The Jackson Zoo is going under, and the state leaders’ lack of support for the park is troubling. Last week, the Sun asked three lawmakers about their thoughts on moving the zoo and whether the state should support it.
The park is nearly 100 years old, and is an integral part of the city and state’s cultural fabric. It has drawn millions of people to West Jackson to look at local and exotic animals, ranging from elephants to water moccasins.
However, in recent years West Jackson has deteriorated, and the zoo has suffered along with it. Since 2003, attendance has dropped from 180,000 to just over 100,000. Revenues have dropped as a result, and a recent study shows potential donors are unwilling to give, citing the current location and financial condition.
Moving the zoo to a new, more family friendly location like the LeFleur Museum District, is the obvious answer. However, doing so is a costly proposition. Executive Director Beth Poff said building a new zoo could cost $2 million an acre. The zoo currently sits on 54 acres, meaning that a move could take at least $108 million.

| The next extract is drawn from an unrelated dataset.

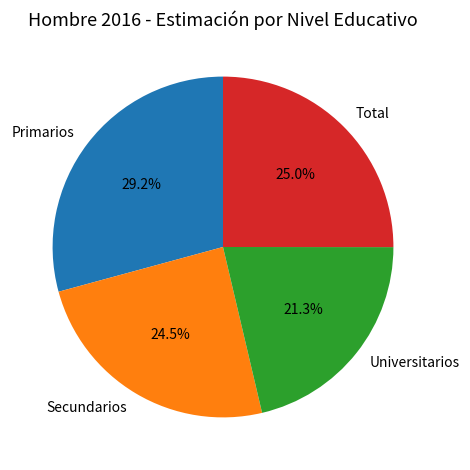

Rank the categories by value from lowest to highest.

Universitarios, Secundarios, Total, Primarios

Local lawmakers seem unwilling to provide much more than tepid support for the idea. Speaker of the House Philip Gunn said he supports a move, but hopes mostly private dollars can be used to fund it. District 25. Sen. Walter Michel, who serves Northeast Jackson, said he hadn’t heard about plans to move the zoo, and wouldn’t support paying for it. “(We) have much more pressing needs as a state,” he said. District 29 Sen. David Blount said the state has provided funding for the park in the past, but said the zoo is “primarily a city issue.”
Lawmakers’ attitudes toward the zoo are disappointing.

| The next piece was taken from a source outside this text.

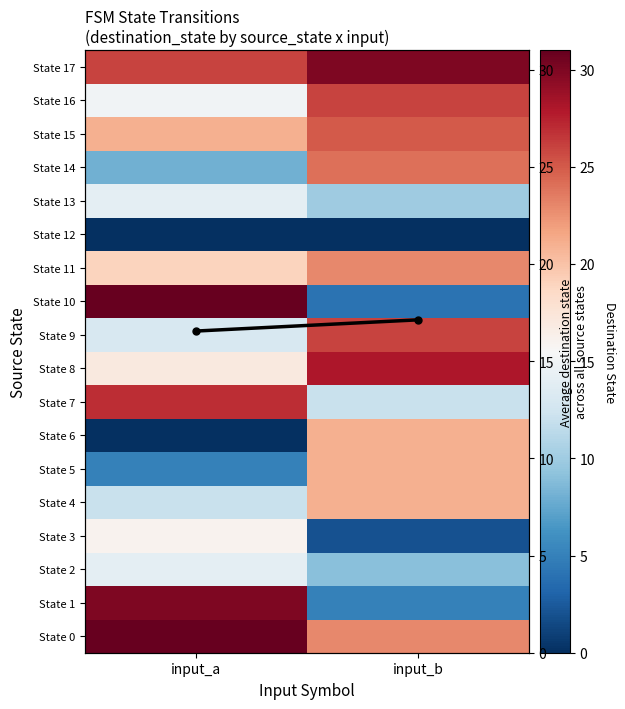

Which series changed the most between input_a and input_b?

State 10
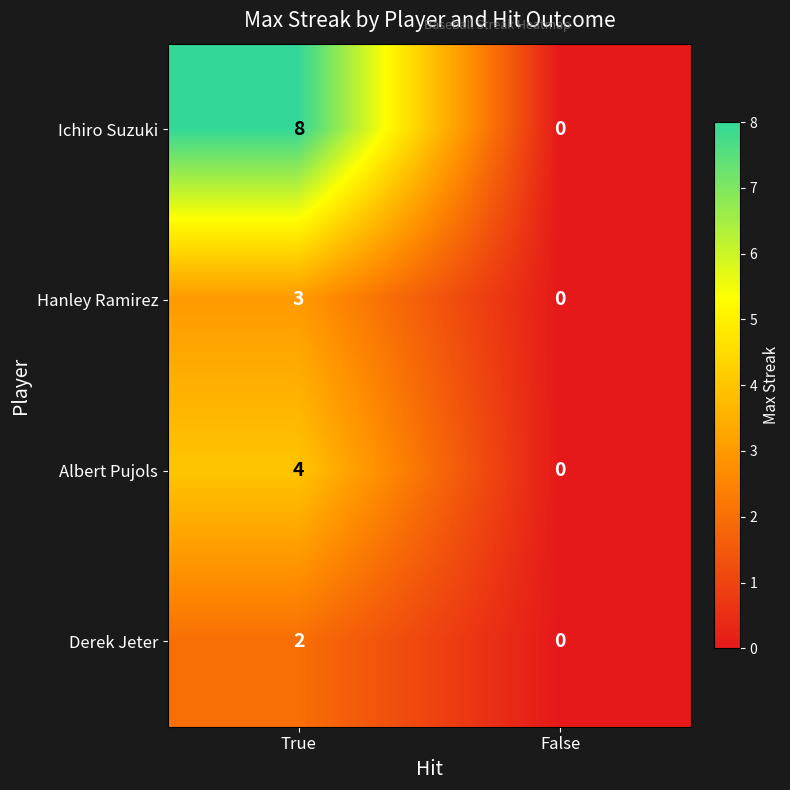

The value of Derek Jeter at False is 0. True or false?

True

True, the state has helped Jackson in recent years, with laws allowing the one-percent infrastructure sales tax and the Capitol Complex Improvement District (CCID).

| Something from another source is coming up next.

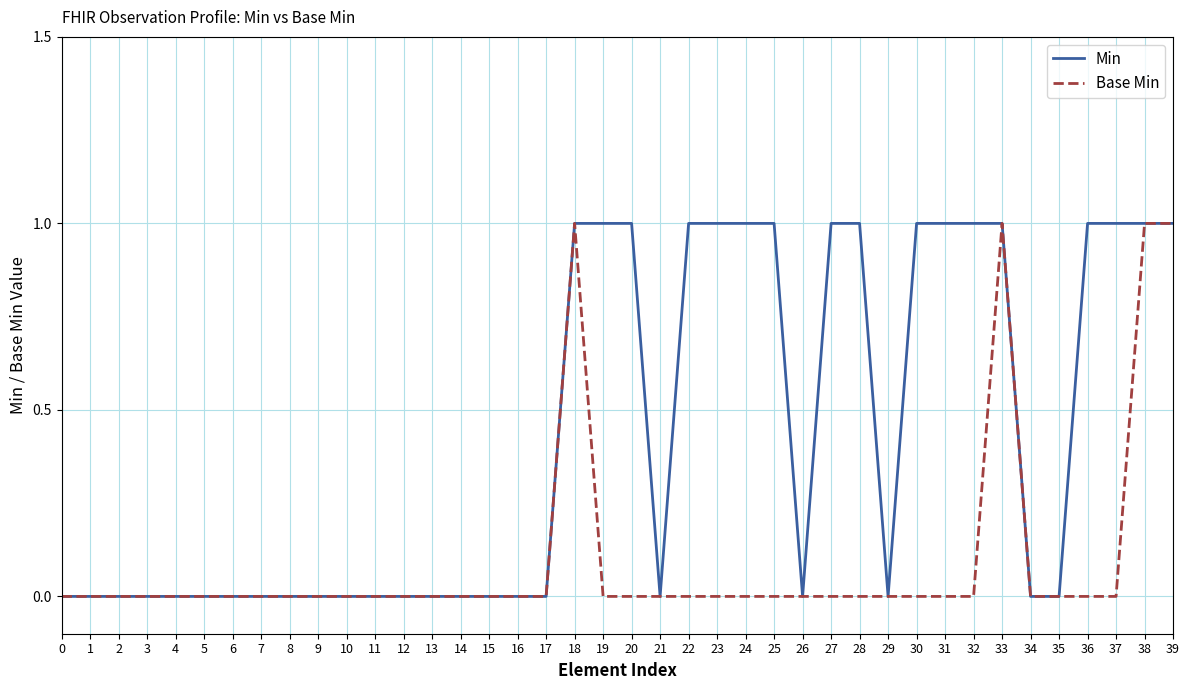

Reading right to left, what are all the values shown in this chart?

Min: 1	1	1	1	0	0	1	1	1	1	0	1	1	0	1	1	1	1	0	1	1	1	0	0	0	0	0	0	0	0	0	0	0	0	0	0	0	0	0	0
Base Min: 1	1	0	0	0	0	1	0	0	0	0	0	0	0	0	0	0	0	0	0	0	1	0	0	0	0	0	0	0	0	0	0	0	0	0	0	0	0	0	0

However, those laws only provide funding for infrastructure. Quality of life is equally important. People and businesses look at cultural opportunities as well as infrastructure when moving to an area.
If the zoo is allowed to wither and die in West Jackson, the city and the state will take a major hit. Jackson deserves the zoo, and the state needs to step up to the plate to help support it.